**WHAT YOU NEED TO DO**
Repeat the data below exactly, dropping any pictures it holds.

**DATA SECTION**
○ ○ ○
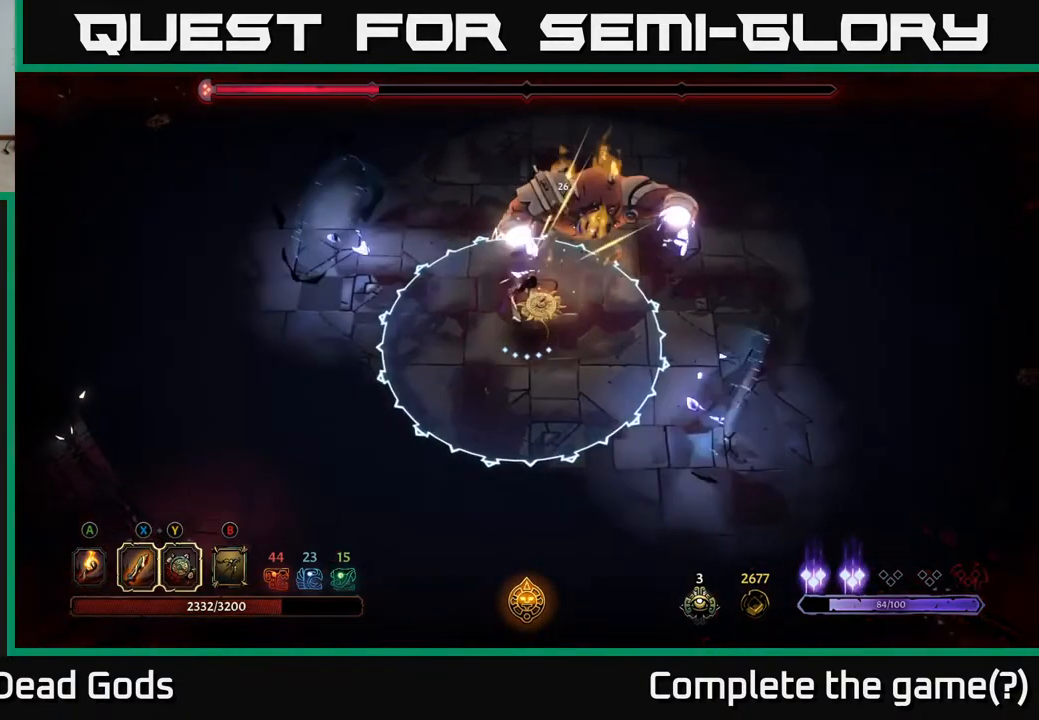
{"buttons": ["R2"], "left_stick": "up", "right_stick": "center", "events": [[67, "X", "down"], [233, "X", "up"], [483, "R2", "down"]]}
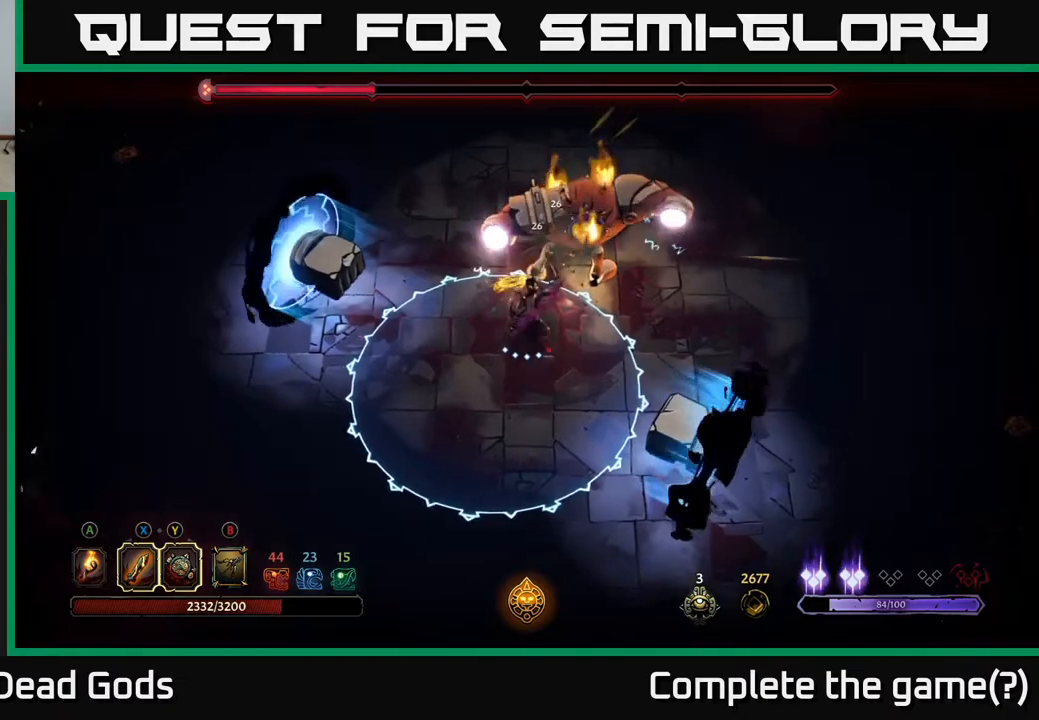
{"buttons": [], "left_stick": "up-right", "right_stick": "center", "events": [[17, "left_stick", "up-right"], [133, "R2", "up"]]}
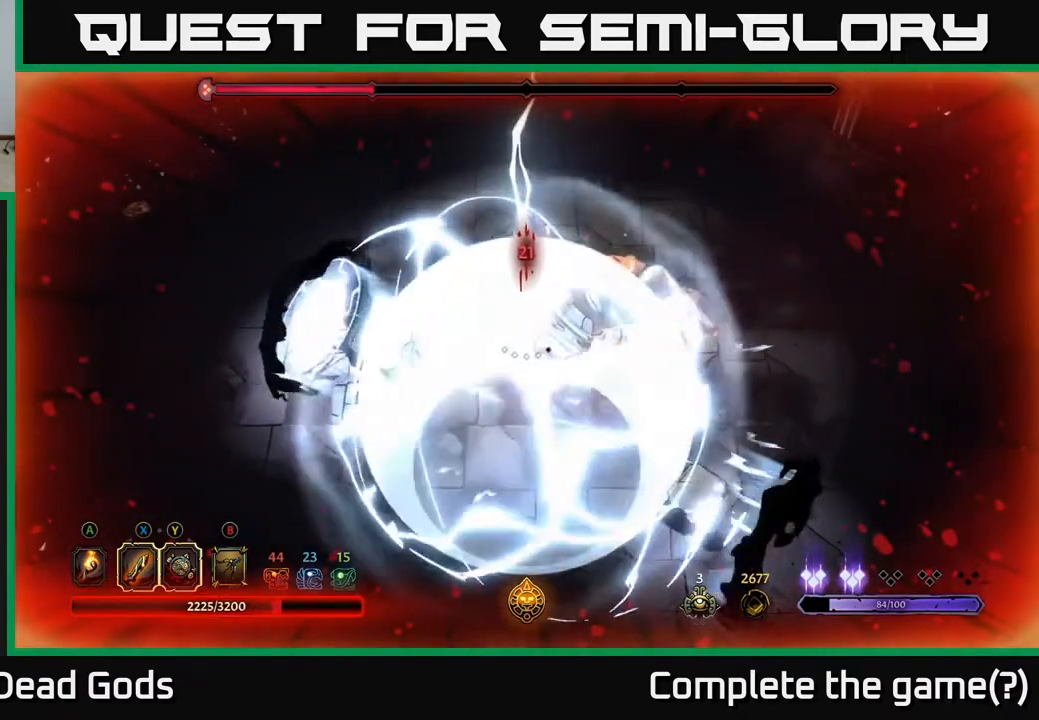
{"buttons": ["X"], "left_stick": "down-right", "right_stick": "center", "events": [[233, "X", "down"], [317, "left_stick", "down-right"], [367, "X", "up"], [483, "X", "down"]]}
○ ○ ○
**EXERCISE RESULT**
{"buttons": ["R2"], "left_stick": "up", "right_stick": "center", "events": [[67, "X", "down"], [233, "X", "up"], [483, "R2", "down"]]}
{"buttons": [], "left_stick": "up-right", "right_stick": "center", "events": [[17, "left_stick", "up-right"], [133, "R2", "up"]]}
{"buttons": ["X"], "left_stick": "down-right", "right_stick": "center", "events": [[233, "X", "down"], [317, "left_stick", "down-right"], [367, "X", "up"], [483, "X", "down"]]}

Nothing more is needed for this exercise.